Take that Roe in the alley.  The one in the long leather coat and brass tassels, copper chains holding a large book to their back.  She was moving fast.  The brass on her clothing carried hungry sparks of light from the city that was smouldering around her.  

She's not the only one trying to be a refugee today.  Thousands are running.  Few will find a place to stop.  

Chaos is going to eat this city alive and the smoke that is it's herald twists and howls above Ala Mhigo's battered streets.

She's not the only Roe in the Alley though. 

Larger roe at another end.  Uglier roe at another end.  A roe with a Brick in his hand.

Maybe Hammersmith hasn't learned what regret is.
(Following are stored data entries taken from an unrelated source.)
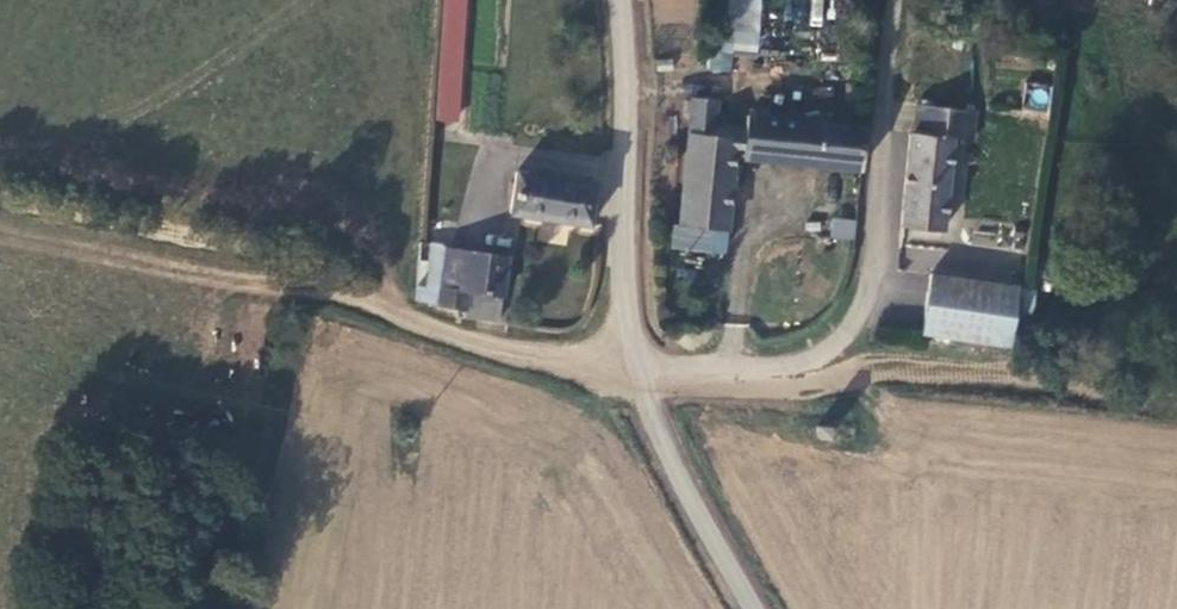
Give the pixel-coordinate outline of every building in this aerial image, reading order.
[(459,123),(468,0),(442,0),(433,121),(459,123)] [(729,55),(729,51),(760,52),(761,0),(725,0),(723,55),(729,55)] [(669,237),(718,241),(727,167),(728,149),(707,147),(709,111),(682,108),(674,201),(669,237)] [(970,150),(974,120),(956,118),(919,113),(914,142),(953,147),(970,150)] [(742,120),(740,142),(738,168),(852,182),(858,135),(742,120)] [(914,142),(911,141),(897,236),(939,241),(953,147),(914,142)] [(740,142),(733,142),(730,167),(738,168),(740,142)] [(508,184),(502,226),(584,239),(592,187),(572,185),(571,196),(556,194),(508,184)] [(829,238),(855,241),(857,220),(832,217),(829,238)] [(439,258),(436,296),(413,294),(411,308),(425,317),(440,324),(460,329),(462,302),(497,306),(500,265),(439,258)] [(1005,359),(1011,300),(899,284),(893,343),(1005,359)] [(462,302),(460,329),(459,335),(492,339),(497,306),(462,302)] [(802,454),(820,455),(821,439),(803,437),(802,454)]
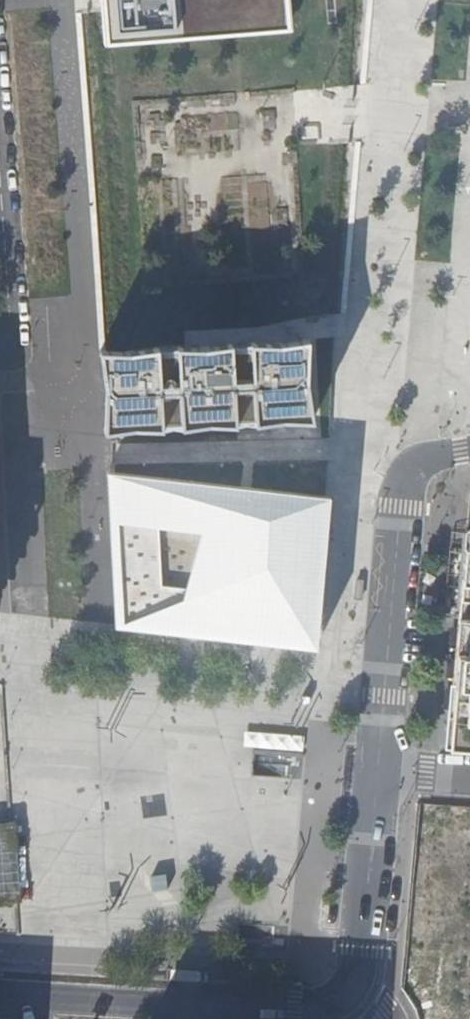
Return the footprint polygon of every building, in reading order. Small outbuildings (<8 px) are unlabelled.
[(104,42),(283,30),(281,0),(100,0),(104,42)] [(110,360),(113,383),(118,383),(118,392),(113,392),(112,427),(141,423),(177,425),(214,420),(251,421),(273,418),(286,417),(316,418),(310,379),(312,339),(283,343),(247,341),(210,346),(174,345),(138,349),(108,348),(110,360)] [(310,644),(313,644),(326,513),(327,496),(231,484),(109,470),(116,621),(246,636),(310,644)] [(467,533),(449,723),(447,748),(469,749),(469,530),(467,533)] [(0,834),(0,897),(19,895),(12,832),(0,834)] [(218,943),(220,914),(124,908),(122,937),(218,943)]
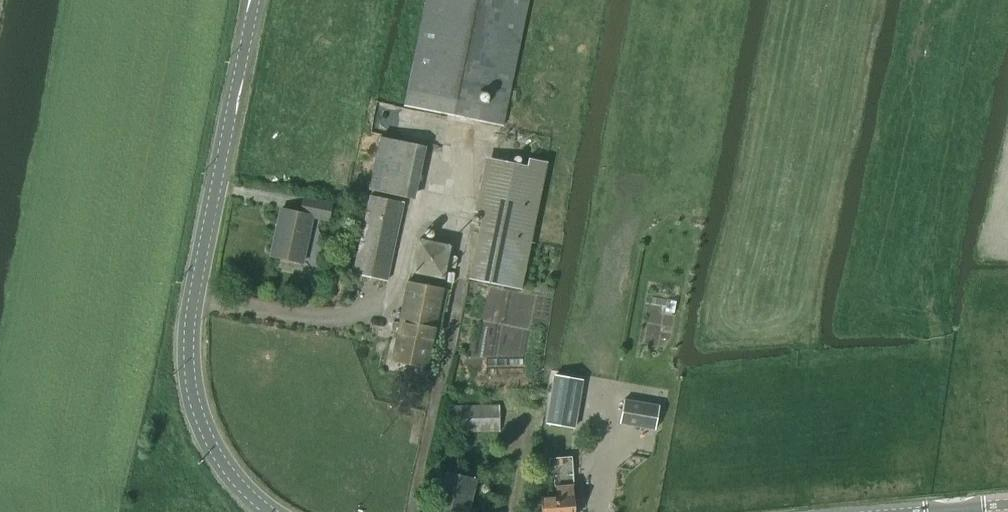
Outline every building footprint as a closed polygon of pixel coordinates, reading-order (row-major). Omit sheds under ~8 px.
[(528,0),(426,0),(404,107),(502,126),(528,0)] [(413,201),(425,149),(379,138),(367,191),(413,201)] [(520,289),(546,162),(528,158),(527,166),(499,160),(488,213),(483,212),(469,279),(520,289)] [(386,281),(403,203),(370,196),(353,274),(386,281)] [(328,221),(331,204),(304,198),(301,214),(281,210),(271,256),(303,263),(312,217),(328,221)] [(444,281),(451,247),(417,240),(410,274),(444,281)] [(426,369),(443,288),(407,282),(399,324),(393,323),(391,331),(397,332),(391,362),(426,369)] [(554,375),(545,424),(574,429),(582,380),(554,375)] [(655,431),(659,406),(623,400),(619,426),(655,431)] [(449,432),(499,431),(499,405),(449,406),(449,432)] [(570,458),(549,460),(551,476),(554,475),(556,498),(540,499),(541,511),(574,511),(570,458)] [(475,480),(447,473),(438,508),(456,511),(467,511),(475,480)]
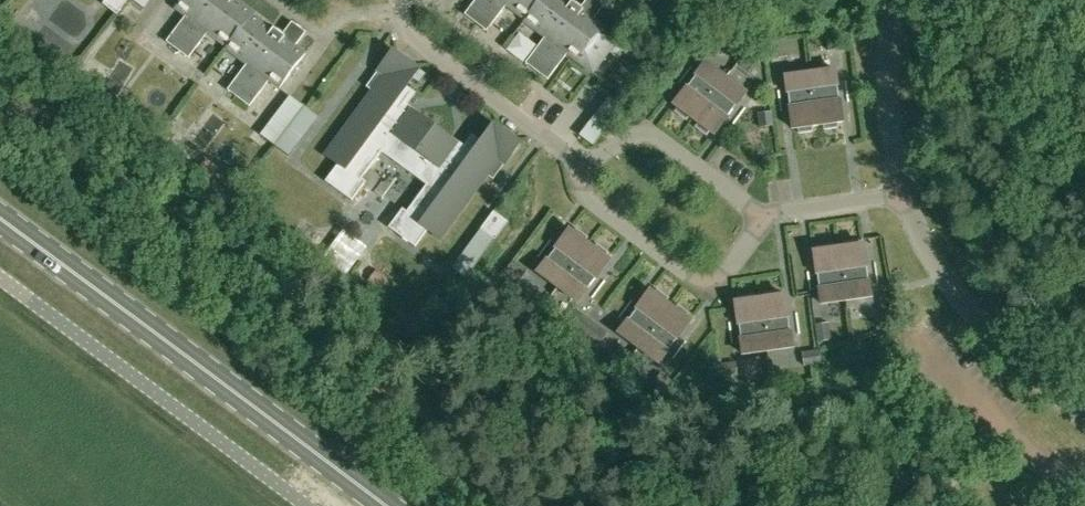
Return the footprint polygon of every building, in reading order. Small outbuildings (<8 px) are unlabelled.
[(127,0),(105,0),(102,3),(117,14),(127,0)] [(173,31),(166,41),(188,58),(207,32),(226,45),(225,47),(246,63),(227,89),(249,106),(268,80),(279,88),(305,53),(295,45),(305,31),(291,21),(282,34),(273,27),(272,28),(253,14),(255,12),(238,0),(180,0),(175,7),(185,15),(173,31)] [(472,4),(465,13),(487,30),(506,4),(525,18),(524,20),(545,36),(525,62),(547,79),(567,53),(593,73),(619,38),(594,18),(604,5),(598,0),(586,0),(581,7),(572,0),(571,1),(570,0),(474,0),(472,4)] [(737,33),(723,22),(710,40),(706,45),(720,56),(724,51),(731,42),(737,33)] [(842,48),(839,31),(825,34),(827,51),(842,48)] [(787,56),(784,39),(770,41),(772,53),(773,58),(787,56)] [(405,88),(418,70),(392,51),(378,70),(385,75),(326,156),(337,165),(325,181),(352,201),(366,182),(361,179),(381,152),(426,185),(407,212),(402,209),(388,228),(415,247),(427,230),(439,239),(499,158),(505,163),(519,144),(493,125),(480,142),(474,138),(462,154),(449,145),(453,140),(416,113),(413,118),(400,108),(411,92),(405,88)] [(745,93),(705,62),(673,105),(678,108),(675,112),(686,120),(689,116),(698,123),(695,127),(706,135),(709,132),(714,135),(745,93)] [(837,128),(837,123),(842,122),(835,70),(785,77),(792,129),(798,128),(799,133),(812,131),(811,126),(823,125),(824,129),(837,128)] [(771,112),(757,113),(759,128),(773,126),(771,112)] [(167,125),(156,116),(146,127),(158,136),(167,125)] [(276,145),(284,135),(270,124),(262,134),(276,145)] [(601,134),(587,124),(579,135),(593,145),(601,134)] [(299,145),(284,135),(276,145),(291,156),(299,145)] [(217,168),(205,158),(197,169),(209,179),(217,168)] [(494,212),(481,229),(495,240),(508,223),(494,212)] [(364,245),(342,226),(318,254),(340,273),(364,245)] [(584,241),(587,238),(576,229),(573,233),(569,230),(537,272),(577,302),(609,260),(605,257),(608,253),(597,245),(594,249),(584,241)] [(832,249),(832,244),(818,246),(819,251),(813,251),(821,304),(871,297),(863,244),(858,245),(857,240),(843,242),(844,247),(832,249)] [(466,279),(474,268),(459,257),(451,268),(466,279)] [(526,271),(513,261),(504,273),(509,277),(517,283),(526,271)] [(388,277),(376,268),(368,280),(379,288),(388,277)] [(650,291),(618,333),(658,363),(690,321),(685,317),(688,314),(677,305),(675,309),(665,302),(668,298),(657,290),(654,294),(650,291)] [(741,301),(735,302),(742,354),(792,347),(785,295),(779,296),(779,291),(765,293),(766,298),(754,299),(753,294),(740,296),(741,301)] [(894,313),(892,296),(879,298),(881,315),(894,313)] [(593,323),(580,313),(572,323),(585,334),(593,323)] [(593,323),(585,334),(599,344),(607,333),(593,323)] [(828,323),(815,324),(818,341),(831,339),(828,323)] [(818,350),(802,352),(804,366),(813,365),(820,364),(818,350)] [(735,362),(718,364),(719,378),(737,376),(735,362)] [(660,390),(666,395),(675,383),(661,373),(652,384),(660,390)]
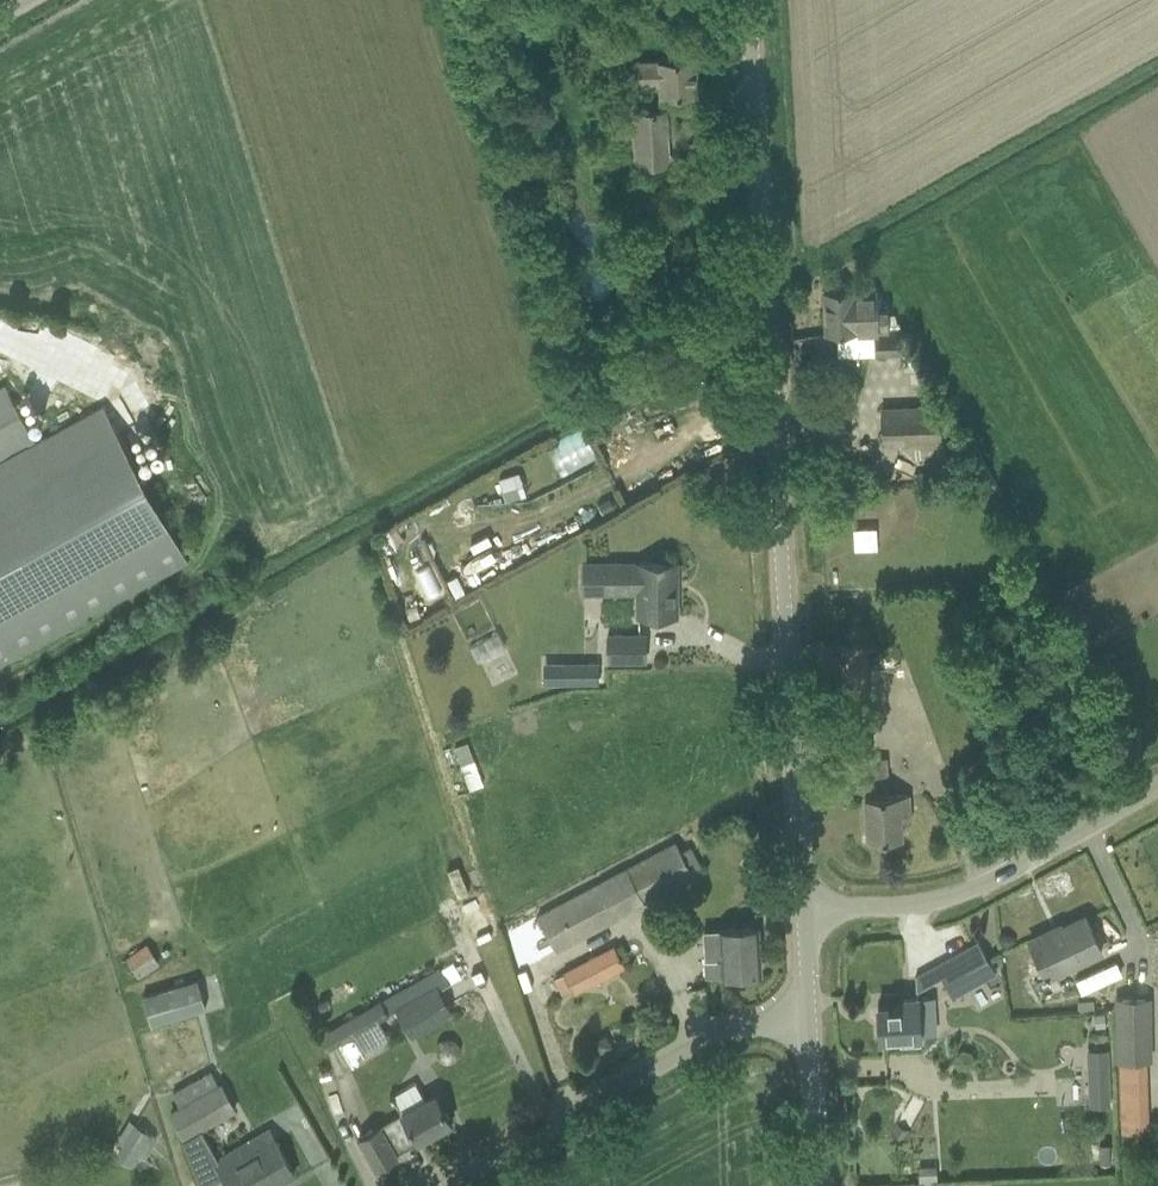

Maybe all either of them have right now is a fury that's going to eat them alive.

They're yelling.  Honestly the large, blood crusted, soot-smudged Hammersmith shouldn't have the strength in his lungs for this argument.   The waves of scabbing blood in his white hair would tell you that much.

But he's younger and has vigor to sacrifice to pettyness.

Min shouldn't have the strength for this either.  Maybe they're tired.  Maybe they're angry.

Maybe they're sick of it all.  

The smaller roe's voice is getting louder.  It's equal and booming to the giants and the two's voices growl and clash in the confines of the alley's walls.

Words.  Some of power.  Some of fury.  Some that won't be able to be taken back.  The smoke grows wings.  Electricity dances in the tempest of cinders.  It's hard to tell if the booms are cannons, or thunder.

An arm holding a bloody, white brick up to be thrown.

A song of storms and cinders blurring together in screams and shouts and words that run fingers over the brain then down the spinal cord.  Words that make you regret having a sense of hearing.  Words that have power and fury and frantic pain behind them.

And then silence.

The crackling lightning in the smoke fades.  The ashes and sparks of the choking storm blow on to other lungs and other fatalities to seek.

The two turn their backs.

They flee the city.

They go different directions.

The Spark Shaman south.

The Weather Witch north.

Two friends once.

Gone now

------------

Up on a roof a giant opens his one eye and stares at a cloudless sky.

He doesn't know why they stopped.  He isn't sure why the storm didn't strike.

Up on a roof Hammersmith sniffs the wind and waits for rain.